Liam Fox thinks differently, though. ‘We must not accept the incorporation of Crimea into the Russian Federation,’ he said on Sunday, likening it to ‘Hitler’s Sudetenland adventure’. (Gosh. Just remind me how that one ended, Liam.) Hillary Clinton has been making similar comparisons between Putin and Hitler. William Hague has accused ‘bullying’ Russia of starting a new Cold War. John McCain actually wants the US to arm the Ukrainians (what, the pro-Russian ones in the East too, John?). In fact, with odd exceptions like Rand Paul, it’s quite hard to find a leading politician in the West who isn’t hot for old school, retro confrontation with the Russian bear. For those of us who believe that foreign policy should be about looking after one’s national interests rather than, say, honouring some crappy, temporarily expedient agreement signed by a foreign secretary now long since departed, this is all a bit worrying. What would make it a lot more worrying, though, is if any of these posturing Eighties throwbacks had the power to fulfil their Top Gun/Red Dawn fantasies, which thanks to the balance of terror they don’t.

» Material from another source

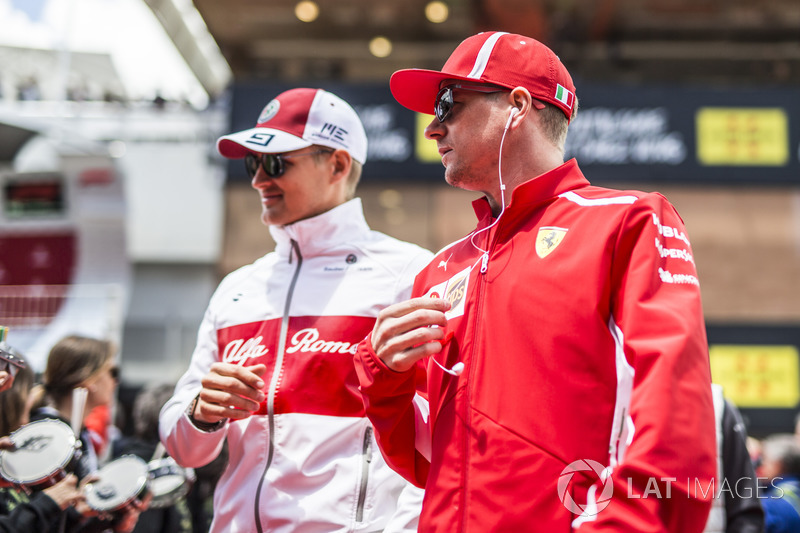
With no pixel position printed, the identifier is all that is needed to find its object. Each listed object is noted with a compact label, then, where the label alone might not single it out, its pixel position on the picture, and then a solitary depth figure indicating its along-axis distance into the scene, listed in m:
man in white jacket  2.15
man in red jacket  1.26
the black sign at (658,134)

Russia, there is no question, is on a massive remilitarisation programme. It has tripled its defence spending from 0.5 per cent to 1.5 per cent of GDP; having spent a tenth of what the US did on navy shipbuilding in 2008, it was up to half the US budget last year; it’s building 2,300 new Armata tanks (to go with the 18,000 old models); it’s planning 1,200 new helicopters, 50 new ships, 28 new submarines; as part of a £400 billion plan announced by Putin in 2010, it is going to upgrade 10 per cent of its military equipment a year for its new, better paid, professional, non-conscripted million-man armed forces.

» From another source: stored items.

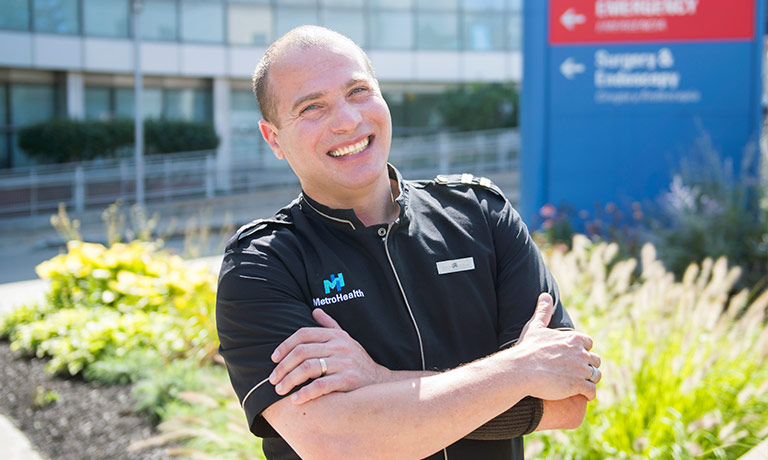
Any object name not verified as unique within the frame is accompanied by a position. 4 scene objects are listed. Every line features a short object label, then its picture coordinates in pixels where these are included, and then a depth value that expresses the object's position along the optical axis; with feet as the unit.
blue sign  26.66
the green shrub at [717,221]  23.13
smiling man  6.47
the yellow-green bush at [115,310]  19.21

Are we then going to take urgent pre-emptive action to deal with this problem? Of course we’re not: not with defence spending decreasing across the EU, with our army reduced from 108,000 in 2010 to 82,000 by 2018. And even if we did, what would we be trying to achieve? To show the Russians how jolly wrong we think it is for them to grab back a bit of the Motherland which was historically theirs anyway? To earn the privilege of bringing the economically useless western part of the Ukraine into the EU?

That’s the glory of nuclear weapons. They render all this silly speculation entirely redundant. We’re not going to have a pointless war with Russia because, unlike in our pointless wars with Afghanistan or Libya or Iraq, we know that if we do someone, somewhere, is going to get nuked. And none of us wants to get nuked, which is the whole point of having nukes. In my childhood, they kept me awake at night. Now they help me sleep. Mutually assured destruction: don’t you just love it?